Remarques. L’expression n’avoir rien contre est considérée à tort comme une particularité du français de Suisse romande par certains
auteurs (v. par ex. Pier), alors qu’elle est tout à fait courante en français général ; il en va de même
d’autres emplois absolus de contre (voter pour ou contre, être contre).
Commentaire. Première attestation de I 1 : 1542 (VD Lausanne) ; I 2 : 1475 (FR) ; II : 1540 (GE) ;
1618 (NE) ; v. Pier, PierSuppl et GPSR. Les emplois regroupés sous I sont des archaïsmes
du français général : le sens de “vers, dans la direction de” est attesté de la Chanson de Roland (fin xie s.) jusqu’à la fin du xixe s. ; le sens de “vers, en s’approchant d’un point dans le temps” est attesté de la Chanson de Roland jusqu’à Froissart (xive s.). Le Doubs (Grand’Combe), l’Alsace et la Belgique connaissent (ou ont connu) l’emploi
I 1 (v. Wolf, Pohl) ; Mâcon (Saône-et-Loire) connaît I 1 et 2 ; Lyon et le Beaujolais
connaissent I 2 (« on va contre les beaux jours »), et l’Allier I 1 (« contre l’église » “près de l’église”, France Lagueunière, comm. pers., 10 juin 1997). La construction classée sous II, attestée depuis longtemps et très
répandue dans les dialectes de toute la Suisse romande, est peut-être due à l’influence
de l’all. (cf. entgegenfahren, ‑führen, ‑gehen, ‑kommen, ‑laufen, ‑setzen, etc.). Mais il s’agit plus vraisemblablement d’une innovation ; on rencontre couramment
des prépositions en emploi absolu en français familier (il lui court après, il me saute dessus, elle leur est rentrée dedans, etc. ; v. GrevisseGoosse13, § 647d). Cf. encore Haut-Jura venir contre loc. verb. “se jeter sur qn” (RobezMorez). Le GPSR ne se pose pas la question de l’origine de cet emploi.

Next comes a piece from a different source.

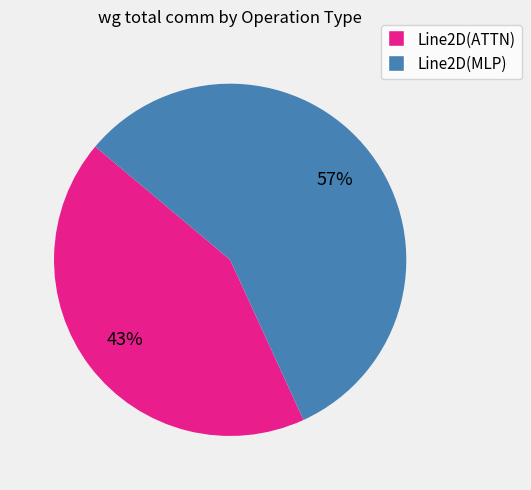

How many segments does this pie chart have?

2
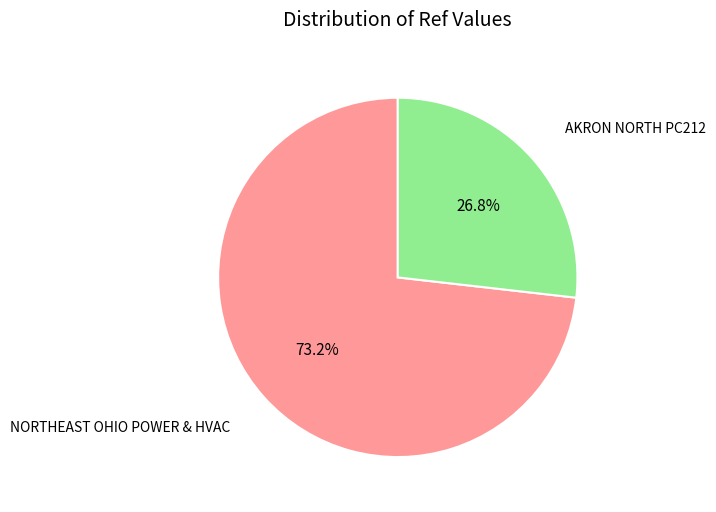

True or false: AKRON NORTH PC212 accounts for 18% of the total.

False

Bibliographie. DeveleyVaud 1808, n° 25, 390 ; Dumaine 1810, p. 223 ; GaudyGen 1820, 1827 ; PeterVoc
1828 ; PeterCacol 1842 ; HumbGen 1852 ; GrangFrib 1864 ; BonNeuch 1867 ; Gdf 2, 271ab ;
PuitspeluLyon 1894 ; Pier, PierSuppl ; Mâcon 1926 ; BoillotGrCombe 1929, p. 60 ; FEW 2, 1112b, contra I 1 c β ; Pohl 1950 ; GPSR 4, 274b-280a ; MeijerEnq 1962 ; Voillat 1971, p. 224 ; TLF ; WolfFischerAlsace
1983 ; GR 1985 ; DondaineMadProust 1991, p. 76 ; VurpasMichelBeauj 1992 ; VurpasLyonnais
1993 ; GrevisseGoosse13, § 1009 ; Lengert 1994 ; SalmonLyon 1995 ; GR 2001.